[Figure understanding tasks]
■ ■ ■ ■ ■ ■ ■

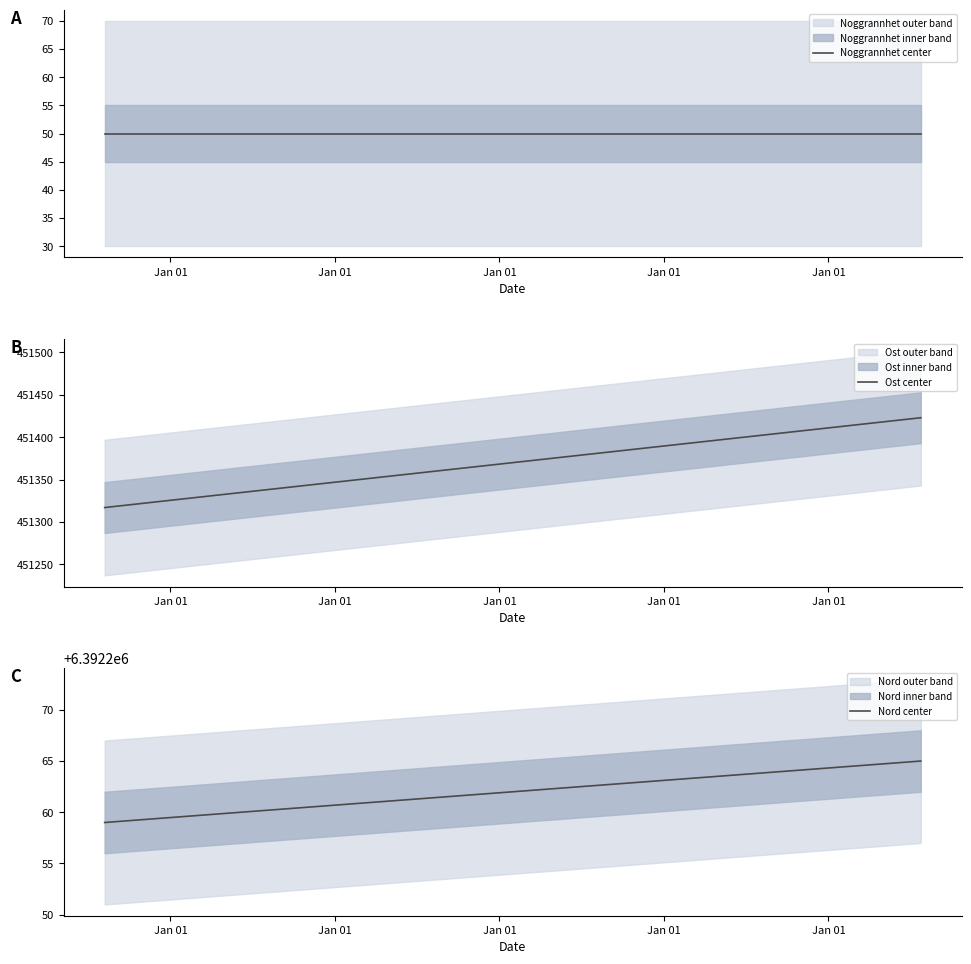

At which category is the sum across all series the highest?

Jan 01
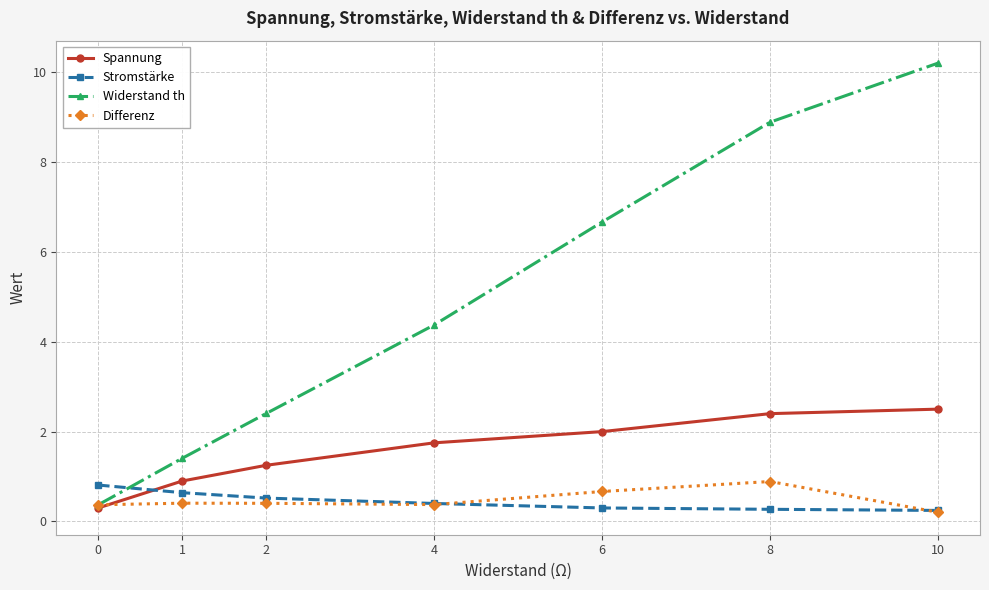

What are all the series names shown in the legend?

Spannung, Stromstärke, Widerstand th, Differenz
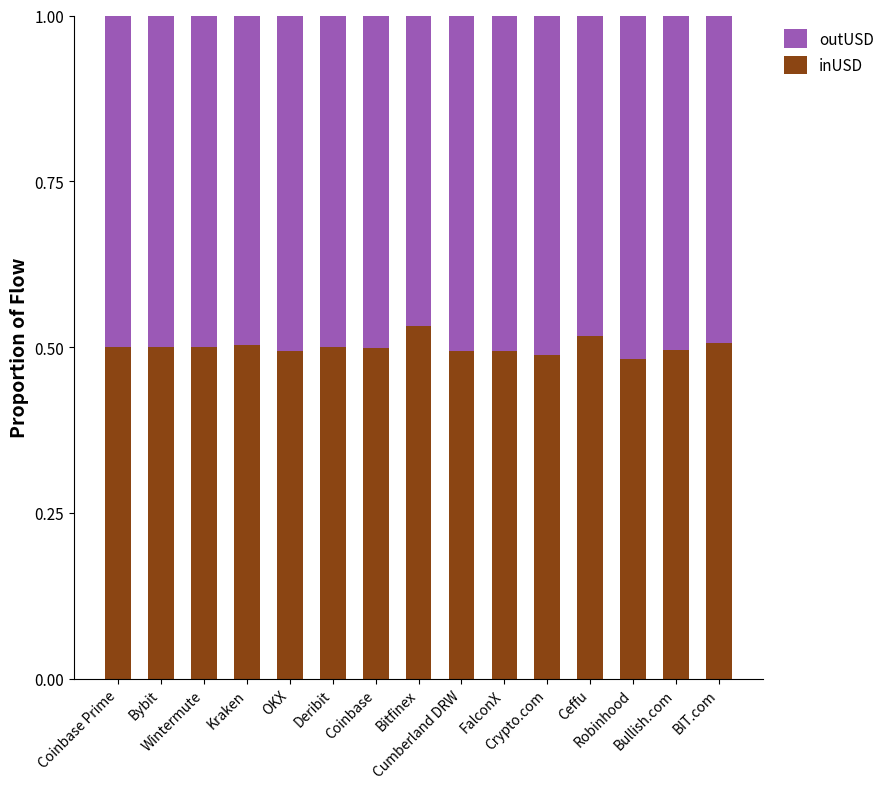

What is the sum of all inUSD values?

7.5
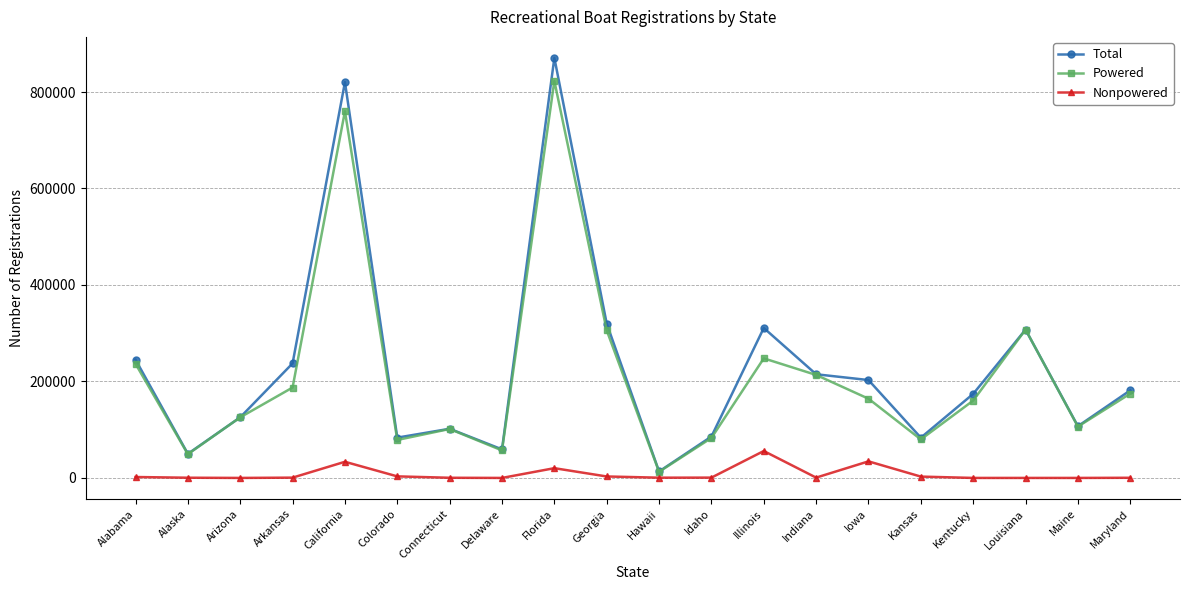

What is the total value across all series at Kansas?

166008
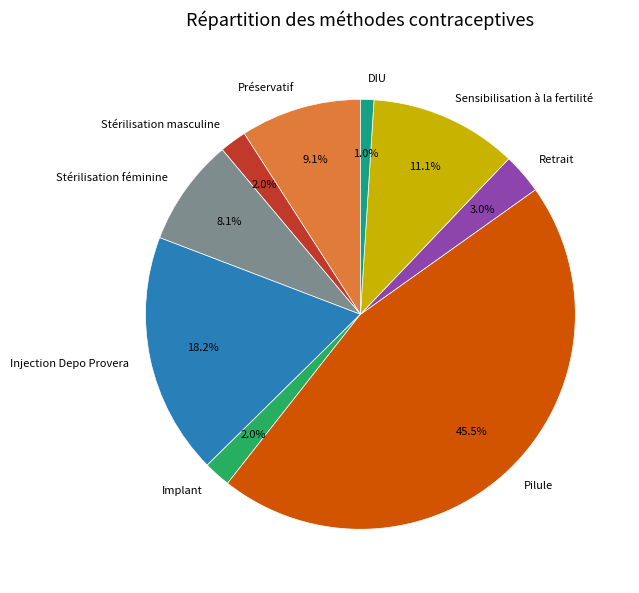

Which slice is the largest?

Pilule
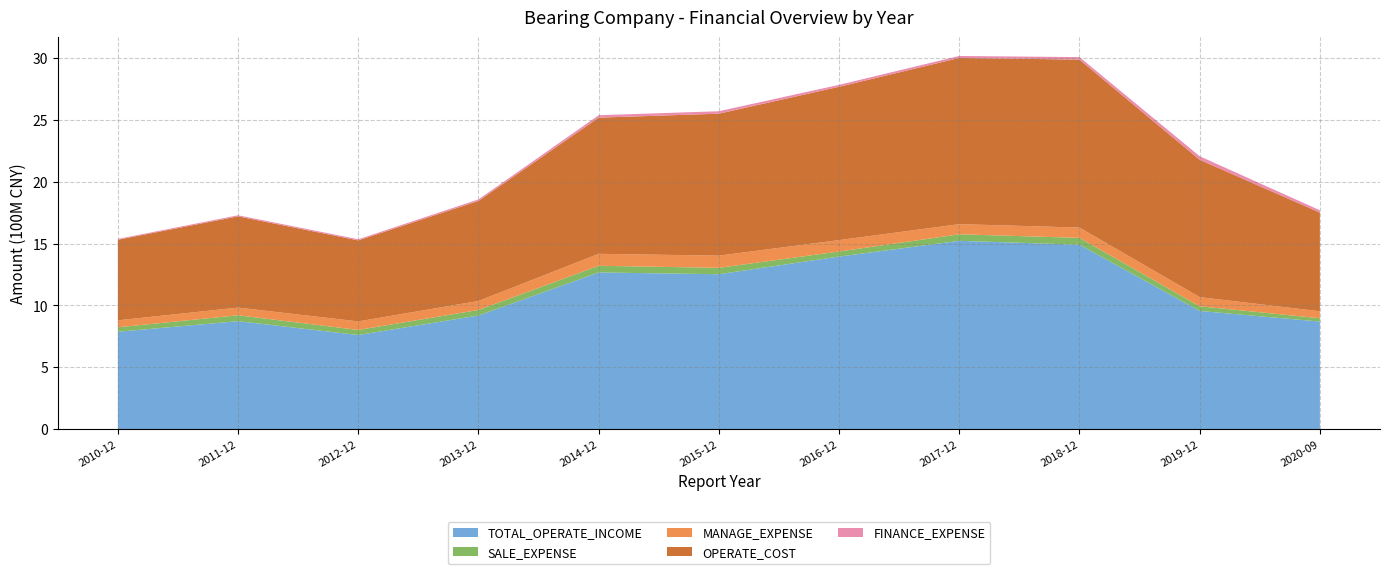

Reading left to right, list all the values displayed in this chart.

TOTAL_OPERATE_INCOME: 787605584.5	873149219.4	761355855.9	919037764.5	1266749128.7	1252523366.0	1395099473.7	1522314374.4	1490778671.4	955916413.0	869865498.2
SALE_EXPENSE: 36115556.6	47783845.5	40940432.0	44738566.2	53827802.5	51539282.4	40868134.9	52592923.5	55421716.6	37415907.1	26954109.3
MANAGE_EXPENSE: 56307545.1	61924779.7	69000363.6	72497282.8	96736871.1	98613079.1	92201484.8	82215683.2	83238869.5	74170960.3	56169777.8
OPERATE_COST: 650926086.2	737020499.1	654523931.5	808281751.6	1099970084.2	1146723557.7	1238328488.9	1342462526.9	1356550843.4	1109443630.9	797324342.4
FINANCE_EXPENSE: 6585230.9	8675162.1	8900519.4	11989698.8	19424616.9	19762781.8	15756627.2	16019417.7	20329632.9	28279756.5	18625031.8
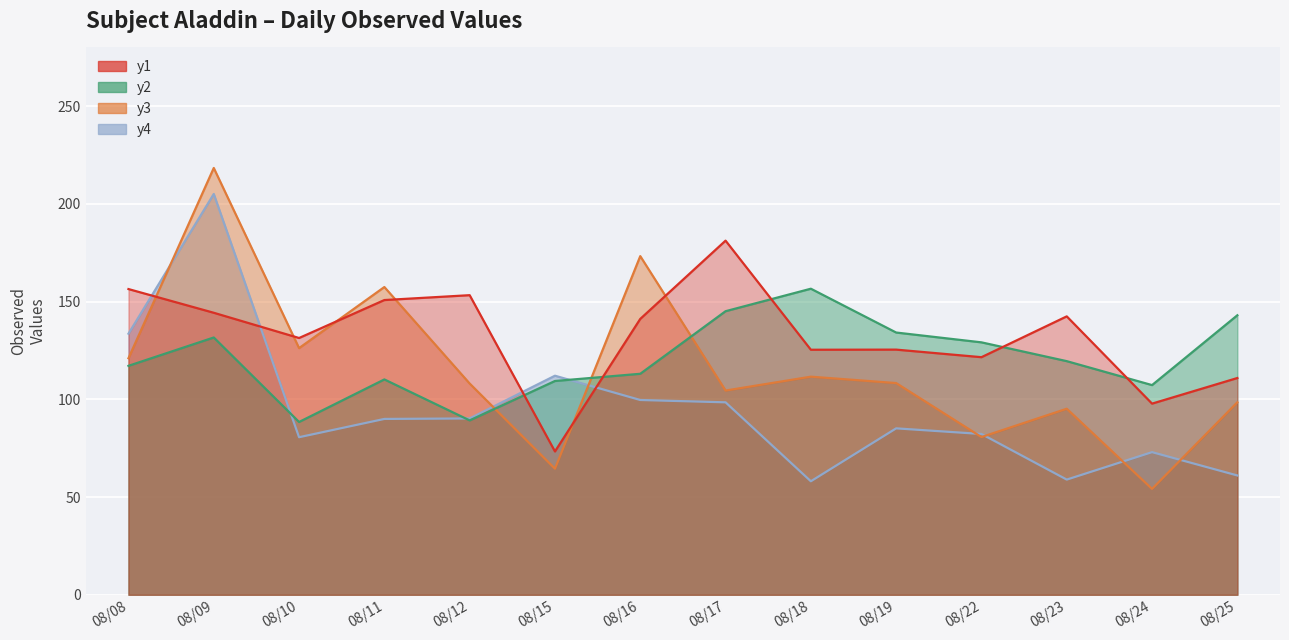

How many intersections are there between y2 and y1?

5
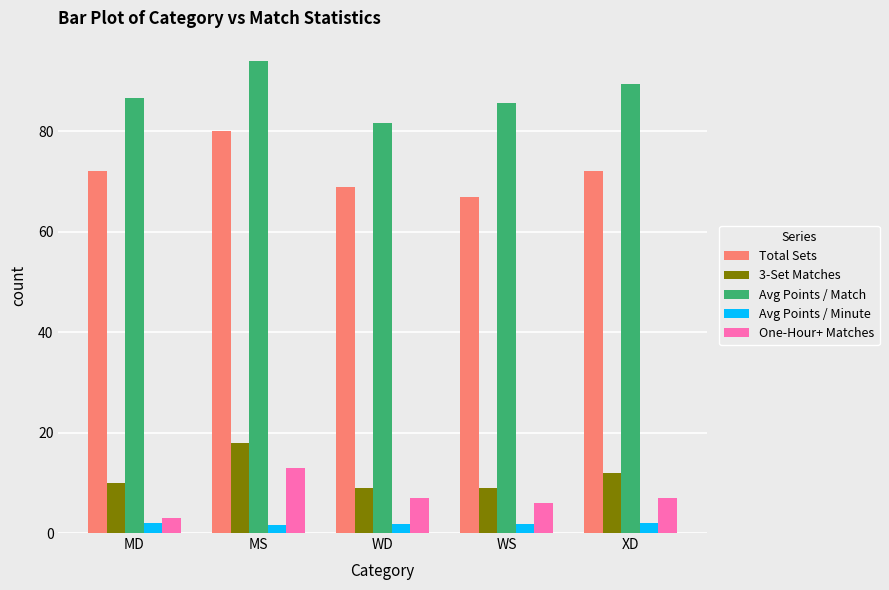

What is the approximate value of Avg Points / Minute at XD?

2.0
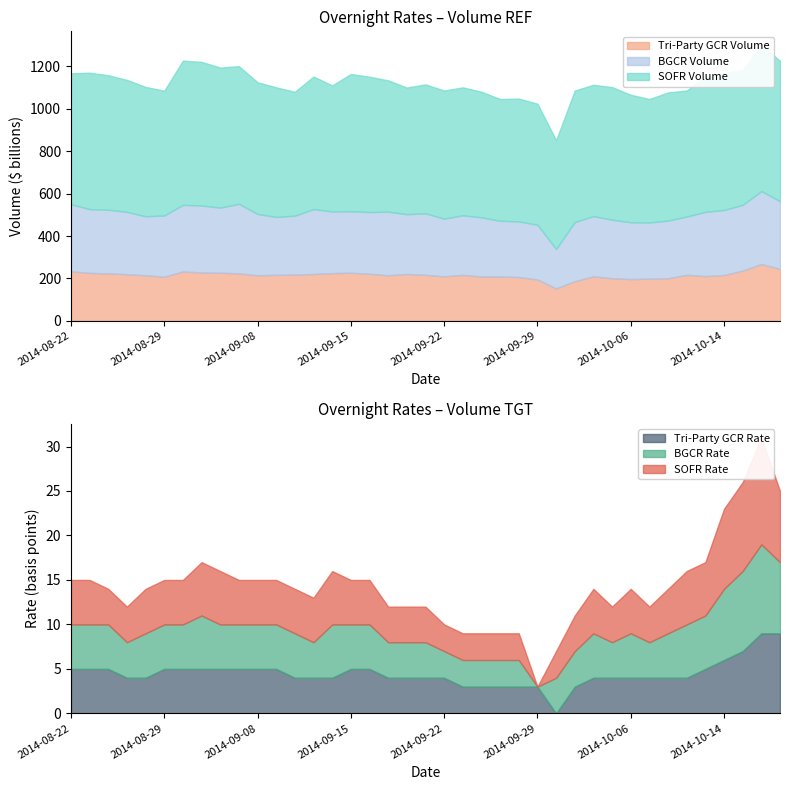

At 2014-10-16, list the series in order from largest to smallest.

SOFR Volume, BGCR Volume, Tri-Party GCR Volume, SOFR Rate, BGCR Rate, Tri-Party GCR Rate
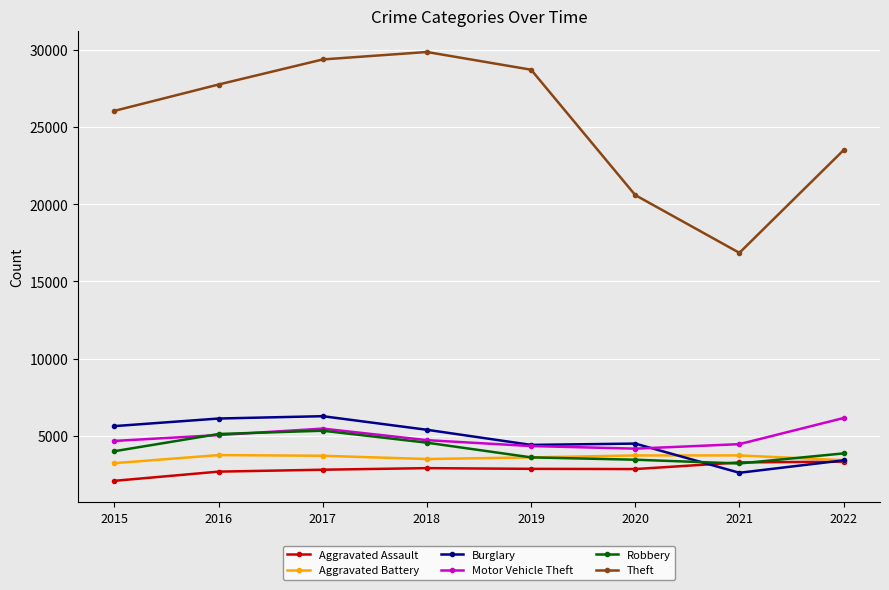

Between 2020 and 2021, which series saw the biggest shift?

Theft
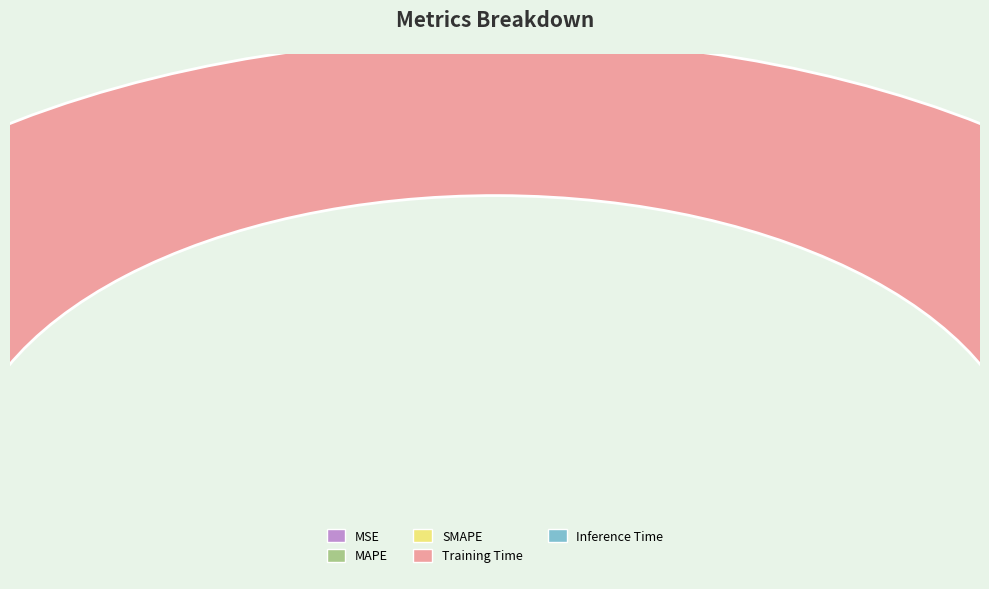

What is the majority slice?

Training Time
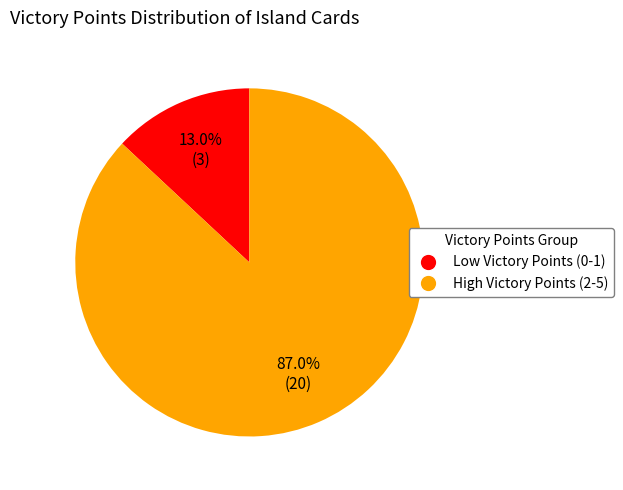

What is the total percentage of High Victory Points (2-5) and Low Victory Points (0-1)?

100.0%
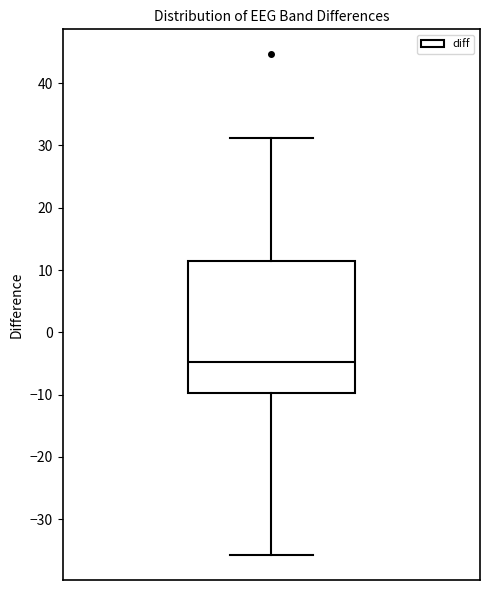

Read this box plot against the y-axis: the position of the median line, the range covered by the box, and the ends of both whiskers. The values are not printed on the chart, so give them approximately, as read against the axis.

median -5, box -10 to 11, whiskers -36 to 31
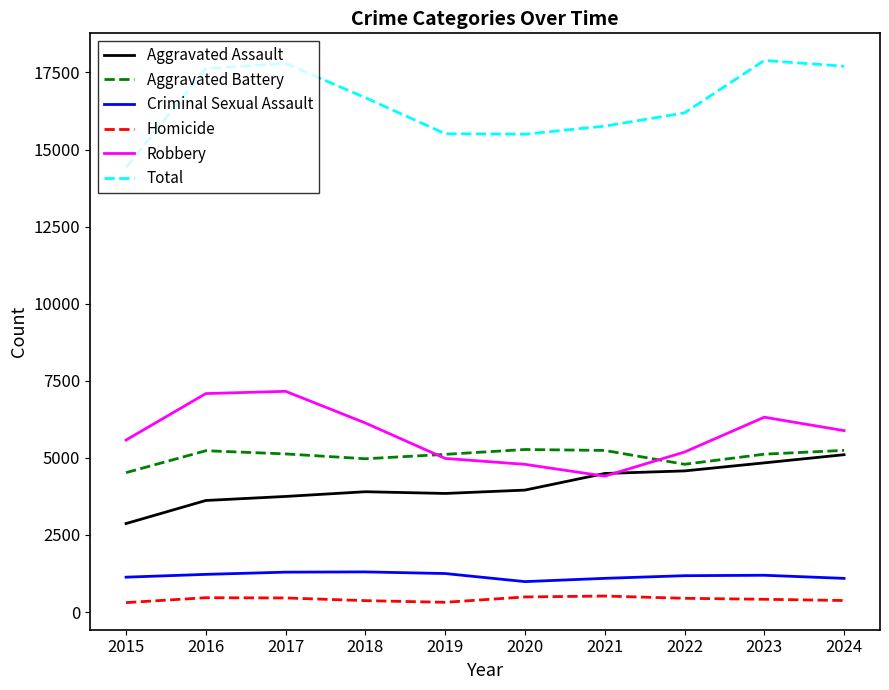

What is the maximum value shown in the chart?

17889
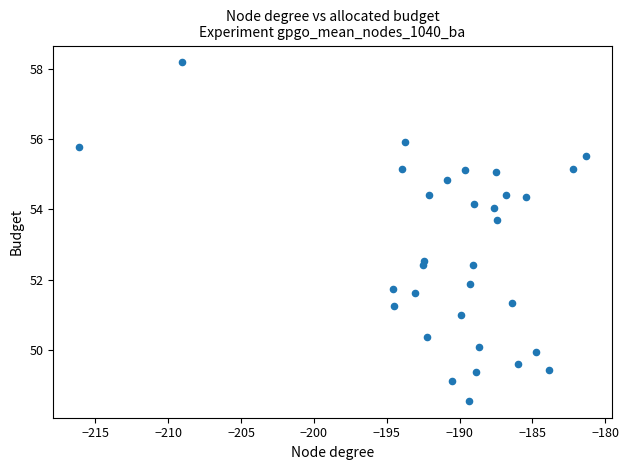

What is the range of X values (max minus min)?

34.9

■ ■ ■ ■ ■ ■ ■

__PROBLEM__:
Rewrite every line of the records above as a numbered list, omitting blank lines. Leave out the picture lines.

__WRITTEN SOLUTION__:
1. At which category is the sum across all series the highest?
2. Jan 01
3. What are all the series names shown in the legend?
4. Spannung, Stromstärke, Widerstand th, Differenz
5. What is the sum of all inUSD values?
6. 7.5
7. What is the total value across all series at Kansas?
8. 166008
9. Which slice is the largest?
10. Pilule
11. Reading left to right, list all the values displayed in this chart.
12. TOTAL_OPERATE_INCOME: 787605584.5	873149219.4	761355855.9	919037764.5	1266749128.7	1252523366.0	1395099473.7	1522314374.4	1490778671.4	955916413.0	869865498.2
13. SALE_EXPENSE: 36115556.6	47783845.5	40940432.0	44738566.2	53827802.5	51539282.4	40868134.9	52592923.5	55421716.6	37415907.1	26954109.3
14. MANAGE_EXPENSE: 56307545.1	61924779.7	69000363.6	72497282.8	96736871.1	98613079.1	92201484.8	82215683.2	83238869.5	74170960.3	56169777.8
15. OPERATE_COST: 650926086.2	737020499.1	654523931.5	808281751.6	1099970084.2	1146723557.7	1238328488.9	1342462526.9	1356550843.4	1109443630.9	797324342.4
16. FINANCE_EXPENSE: 6585230.9	8675162.1	8900519.4	11989698.8	19424616.9	19762781.8	15756627.2	16019417.7	20329632.9	28279756.5	18625031.8
17. How many intersections are there between y2 and y1?
18. 5
19. What is the approximate value of Avg Points / Minute at XD?
20. 2.0
21. At 2014-10-16, list the series in order from largest to smallest.
22. SOFR Volume, BGCR Volume, Tri-Party GCR Volume, SOFR Rate, BGCR Rate, Tri-Party GCR Rate
23. Between 2020 and 2021, which series saw the biggest shift?
24. Theft
25. What is the majority slice?
26. Training Time
27. What is the total percentage of High Victory Points (2-5) and Low Victory Points (0-1)?
28. 100.0%
29. Read this box plot against the y-axis: the position of the median line, the range covered by the box, and the ends of both whiskers. The values are not printed on the chart, so give them approximately, as read against the axis.
30. median -5, box -10 to 11, whiskers -36 to 31
31. What is the maximum value shown in the chart?
32. 17889
33. What is the range of X values (max minus min)?
34. 34.9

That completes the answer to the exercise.